Wednesday, December 12, 2018

Kipling provenance connected to the death of Abraham Lincoln



These two volumes are part of a set of Rudyard Kipling's works: The Writings in Prose and Verse of Rudyard Kipling, published by Charles Scribner's Sons in the early 1900s (Puck of Pook's Hill, Volume XXIII, 1906 and Actions and Reactions, Volume XXIV, 1909). Their shared history of ownership, or provenance, leads to some remarkable history that occurred a half-century before as Abraham Lincoln lay dying.

A previous owner, presumed to be the original owner of these books, was a lawyer from Philadelphia named James A. Tanner. I was glad that he showed ownership in two different ways that served to corroborate what my research was turning up for that name. One, a hand-written gift inscription, the other a business ink stamp.


    


James A. Tanner of Philadelphia is associated with the Tanner Manuscript I found at the Heritage Center of The Union League of Philadelphia. His father was James R. Tanner, a government stenographer who recorded witness testimony to Lincoln's assassination. His notes comprise the Tanner Manuscript. His son, James A. Tanner, who owned these Kipling books, preserved the manuscript in bound form.

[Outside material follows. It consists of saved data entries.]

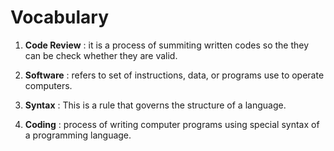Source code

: # Vocabulary

1. **Code Review** : it is a process of summiting written codes so the they can be check whether they are valid.
  
2. **Software** : refers to set of instructions, data, or programs use to operate computers.

3. **Syntax** : This is a rule that governs the structure of a language.

4. **Coding** : process of writing computer programs using special syntax of a programming language.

His father had served for the Union during the Civil War and lost both his legs. He continued to serve in Washington, D.C. as a stenographer. After Lincoln was shot at Ford's Theatre, he was taken across the street to the residence of William and Anna Petersen and placed in a back bedroom. James Tanner lived next door and was summoned to the Petersen House to record witness testimony given to Secretary of War, Edwin Stanton and the Chief Justice of the Supreme Court, David Kellogg Cartter. Tanner was present when Lincoln finally died. A more detailed account of that evening can be be read here:

http://www.historynet.com/lincolns-last-witness-james-tanner-and-the-assassination-of-lincoln.htm

After recording testimony that night, Tanner took his shorthand notes back home to write a report for Stanton. He didn't like his first draft and rewrote it and presented it to the Secretary of War. Some time later, that copy was lost, but Tanner still had his first copy. In 1905 his son, James A. Tanner, helped to preserve the document by mounting each page on linen and binding the papers into the book shown in the link above (Tanner Manuscript).